▶ _Exercise_: Repeat each line of the data below exactly, but skip the pictures.

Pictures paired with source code
=== Section Start ===

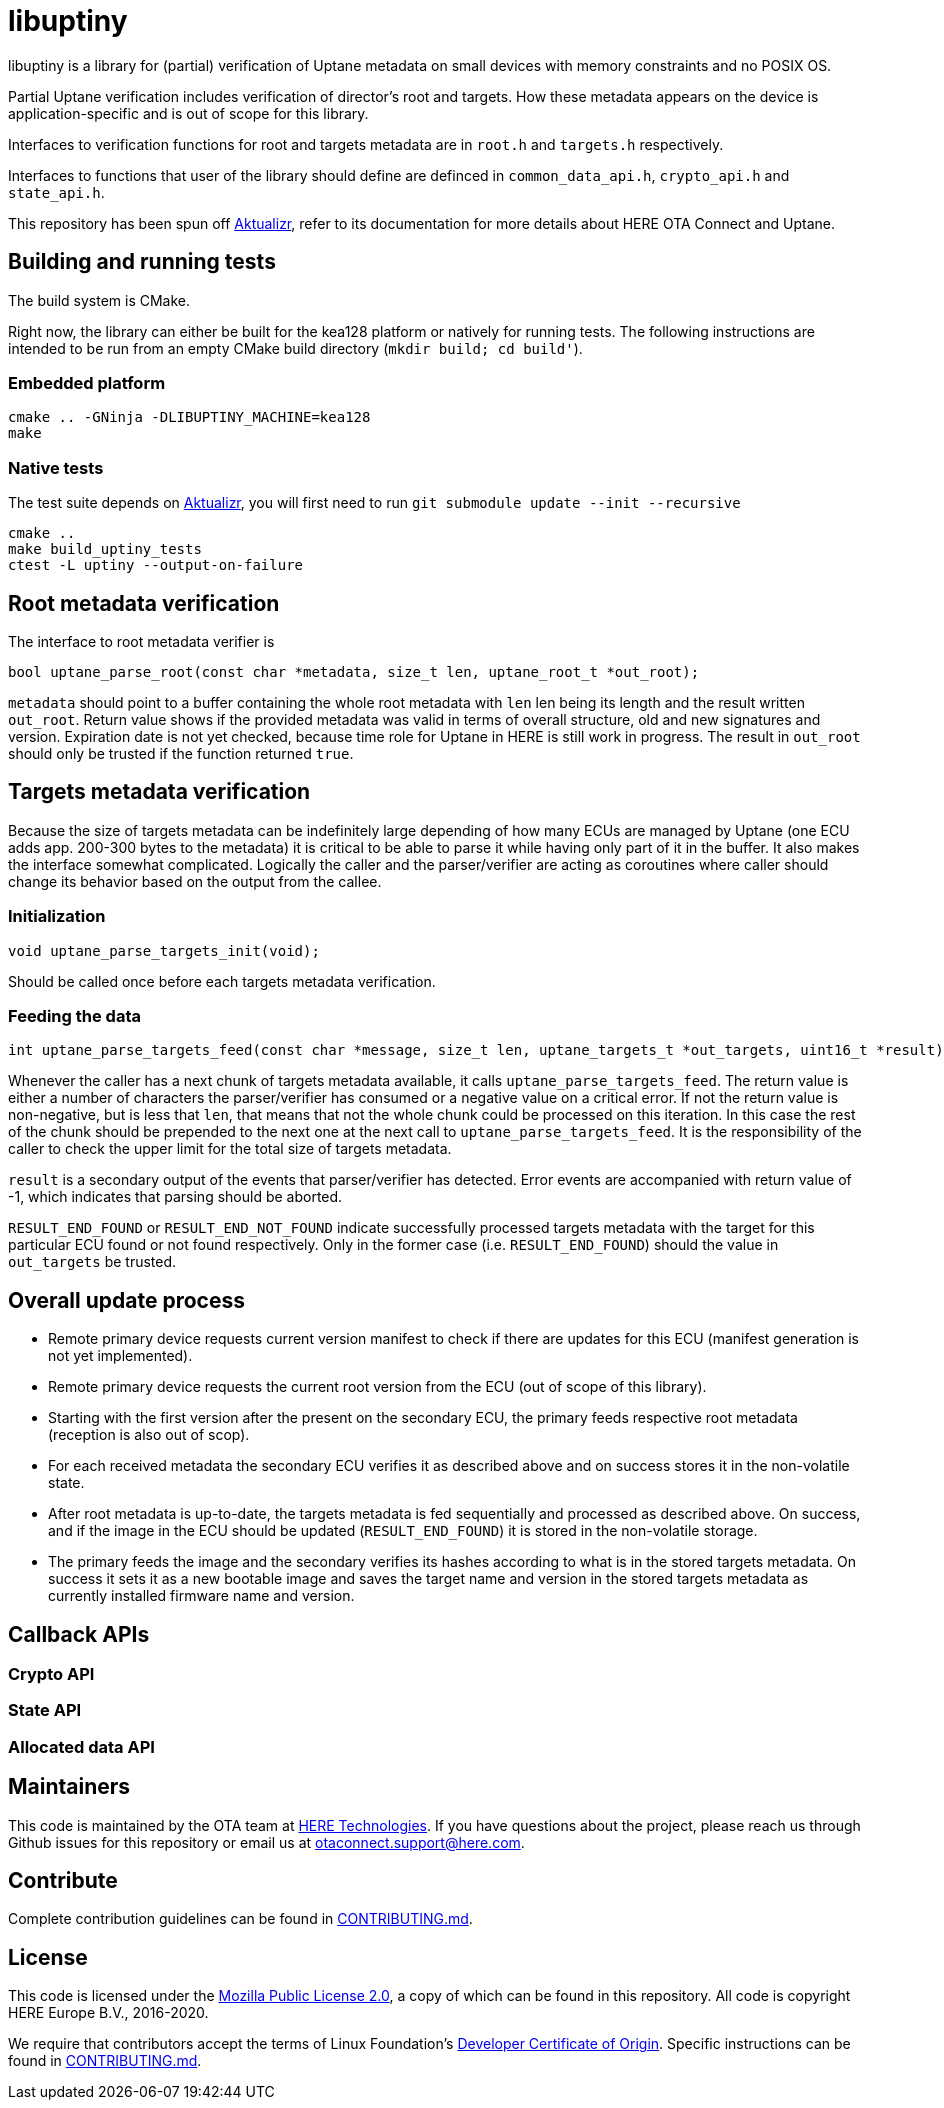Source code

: = libuptiny

libuptiny is a library for (partial) verification of Uptane metadata on small devices with memory constraints and no POSIX OS.

Partial Uptane verification includes verification of director's root and targets. How these metadata appears on the device is application-specific and is out of scope for this library.

Interfaces to verification functions for root and targets metadata are in `root.h` and `targets.h` respectively.

Interfaces to functions that user of the library should define are definced in `common_data_api.h`, `crypto_api.h` and `state_api.h`.

This repository has been spun off https://github.com/advancedtelematic/aktualizr[Aktualizr], refer to its documentation for more details about HERE OTA Connect and Uptane.

== Building and running tests

The build system is CMake.

Right now, the library can either be built for the kea128 platform or natively for running tests.
The following instructions are intended to be run from an empty CMake build directory (`mkdir build; cd build'`).

=== Embedded platform

```
cmake .. -GNinja -DLIBUPTINY_MACHINE=kea128
make
```

=== Native tests

The test suite depends on https://github.com/advancedtelematic/aktualizr[Aktualizr], you will first need to run `git submodule update --init --recursive`

```
cmake ..
make build_uptiny_tests
ctest -L uptiny --output-on-failure
```

== Root metadata verification
The interface to root metadata verifier is

```
bool uptane_parse_root(const char *metadata, size_t len, uptane_root_t *out_root);
```

`metadata` should point to a buffer containing the whole root metadata with `len` len being its length and the result written `out_root`. Return value shows if the provided metadata was valid in terms of overall structure, old and new signatures and version. Expiration date is not yet checked, because time role for Uptane in HERE is still work in progress. The result in `out_root` should only be trusted if the function returned `true`.

== Targets metadata verification
Because the size of targets metadata can be indefinitely large depending of how many ECUs are managed by Uptane (one ECU adds app. 200-300 bytes to the metadata) it is critical to be able to parse it while having only part of it in the buffer. It also makes the interface somewhat complicated. Logically the caller and the parser/verifier are acting as coroutines where caller should change its behavior based on the output from the callee.

=== Initialization
```
void uptane_parse_targets_init(void);
```
Should be called once before each targets metadata verification.

=== Feeding the data
```
int uptane_parse_targets_feed(const char *message, size_t len, uptane_targets_t *out_targets, uint16_t *result);
```

Whenever the caller has a next chunk of targets metadata available, it calls `uptane_parse_targets_feed`. The return value is either a number of characters the parser/verifier has consumed or a negative value on a critical error. If not the return value is non-negative, but is less that `len`, that means that not the whole chunk could be processed on this iteration. In this case the rest of the chunk should be prepended to the next one at the next call to `uptane_parse_targets_feed`. It is the responsibility of the caller to check the upper limit for the total size of targets metadata.

`result` is a secondary output of the events that parser/verifier has detected. Error events are accompanied with return value of -1, which indicates that parsing should be aborted.

`RESULT_END_FOUND` or `RESULT_END_NOT_FOUND` indicate successfully processed targets metadata with the target for this particular ECU found or not found respectively. Only in the former case (i.e. `RESULT_END_FOUND`) should the value in `out_targets` be trusted.

== Overall update process
- Remote primary device requests current version manifest to check if there are updates for this ECU (manifest generation is not yet implemented).
- Remote primary device requests the current root version from the ECU (out of scope of this library).
- Starting with the first version after the present on the secondary ECU, the primary feeds respective root metadata (reception is also out of scop).
- For each received metadata the secondary ECU verifies it as described above and on success stores it in the non-volatile state.
- After root metadata is up-to-date, the targets metadata is fed sequentially and processed as described above. On success, and if the image in the ECU should be updated (`RESULT_END_FOUND`) it is stored in the non-volatile storage.
- The primary feeds the image and the secondary verifies its hashes according to what is in the stored targets metadata. On success it sets it as a new bootable image and saves the target name and version in the stored targets metadata as currently installed firmware name and version.

== Callback APIs

=== Crypto API
=== State API
=== Allocated data API

== Maintainers

This code is maintained by the OTA team at https://www.here.com/products/automotive/ota-technology[HERE Technologies]. If you have questions about the project, please reach us through Github issues for this repository or email us at otaconnect.support@here.com.

== Contribute

Complete contribution guidelines can be found in link:CONTRIBUTING.md[].

== License

This code is licensed under the link:LICENSE[Mozilla Public License 2.0], a copy of which can be found in this repository. All code is copyright HERE Europe B.V., 2016-2020.

We require that contributors accept the terms of Linux Foundation's link:https://developercertificate.org/[Developer Certificate of Origin]. Specific instructions can be found in link:CONTRIBUTING.md[].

=== Section End ===

▶ _Solution to the problem_:
Source code

: = libuptiny

libuptiny is a library for (partial) verification of Uptane metadata on small devices with memory constraints and no POSIX OS.

Partial Uptane verification includes verification of director's root and targets. How these metadata appears on the device is application-specific and is out of scope for this library.

Interfaces to verification functions for root and targets metadata are in `root.h` and `targets.h` respectively.

Interfaces to functions that user of the library should define are definced in `common_data_api.h`, `crypto_api.h` and `state_api.h`.

This repository has been spun off https://github.com/advancedtelematic/aktualizr[Aktualizr], refer to its documentation for more details about HERE OTA Connect and Uptane.

== Building and running tests

The build system is CMake.

Right now, the library can either be built for the kea128 platform or natively for running tests.
The following instructions are intended to be run from an empty CMake build directory (`mkdir build; cd build'`).

=== Embedded platform

```
cmake .. -GNinja -DLIBUPTINY_MACHINE=kea128
make
```

=== Native tests

The test suite depends on https://github.com/advancedtelematic/aktualizr[Aktualizr], you will first need to run `git submodule update --init --recursive`

```
cmake ..
make build_uptiny_tests
ctest -L uptiny --output-on-failure
```

== Root metadata verification
The interface to root metadata verifier is

```
bool uptane_parse_root(const char *metadata, size_t len, uptane_root_t *out_root);
```

`metadata` should point to a buffer containing the whole root metadata with `len` len being its length and the result written `out_root`. Return value shows if the provided metadata was valid in terms of overall structure, old and new signatures and version. Expiration date is not yet checked, because time role for Uptane in HERE is still work in progress. The result in `out_root` should only be trusted if the function returned `true`.

== Targets metadata verification
Because the size of targets metadata can be indefinitely large depending of how many ECUs are managed by Uptane (one ECU adds app. 200-300 bytes to the metadata) it is critical to be able to parse it while having only part of it in the buffer. It also makes the interface somewhat complicated. Logically the caller and the parser/verifier are acting as coroutines where caller should change its behavior based on the output from the callee.

=== Initialization
```
void uptane_parse_targets_init(void);
```
Should be called once before each targets metadata verification.

=== Feeding the data
```
int uptane_parse_targets_feed(const char *message, size_t len, uptane_targets_t *out_targets, uint16_t *result);
```

Whenever the caller has a next chunk of targets metadata available, it calls `uptane_parse_targets_feed`. The return value is either a number of characters the parser/verifier has consumed or a negative value on a critical error. If not the return value is non-negative, but is less that `len`, that means that not the whole chunk could be processed on this iteration. In this case the rest of the chunk should be prepended to the next one at the next call to `uptane_parse_targets_feed`. It is the responsibility of the caller to check the upper limit for the total size of targets metadata.

`result` is a secondary output of the events that parser/verifier has detected. Error events are accompanied with return value of -1, which indicates that parsing should be aborted.

`RESULT_END_FOUND` or `RESULT_END_NOT_FOUND` indicate successfully processed targets metadata with the target for this particular ECU found or not found respectively. Only in the former case (i.e. `RESULT_END_FOUND`) should the value in `out_targets` be trusted.

== Overall update process
- Remote primary device requests current version manifest to check if there are updates for this ECU (manifest generation is not yet implemented).
- Remote primary device requests the current root version from the ECU (out of scope of this library).
- Starting with the first version after the present on the secondary ECU, the primary feeds respective root metadata (reception is also out of scop).
- For each received metadata the secondary ECU verifies it as described above and on success stores it in the non-volatile state.
- After root metadata is up-to-date, the targets metadata is fed sequentially and processed as described above. On success, and if the image in the ECU should be updated (`RESULT_END_FOUND`) it is stored in the non-volatile storage.
- The primary feeds the image and the secondary verifies its hashes according to what is in the stored targets metadata. On success it sets it as a new bootable image and saves the target name and version in the stored targets metadata as currently installed firmware name and version.

== Callback APIs

=== Crypto API
=== State API
=== Allocated data API

== Maintainers

This code is maintained by the OTA team at https://www.here.com/products/automotive/ota-technology[HERE Technologies]. If you have questions about the project, please reach us through Github issues for this repository or email us at otaconnect.support@here.com.

== Contribute

Complete contribution guidelines can be found in link:CONTRIBUTING.md[].

== License

This code is licensed under the link:LICENSE[Mozilla Public License 2.0], a copy of which can be found in this repository. All code is copyright HERE Europe B.V., 2016-2020.

We require that contributors accept the terms of Linux Foundation's link:https://developercertificate.org/[Developer Certificate of Origin]. Specific instructions can be found in link:CONTRIBUTING.md[].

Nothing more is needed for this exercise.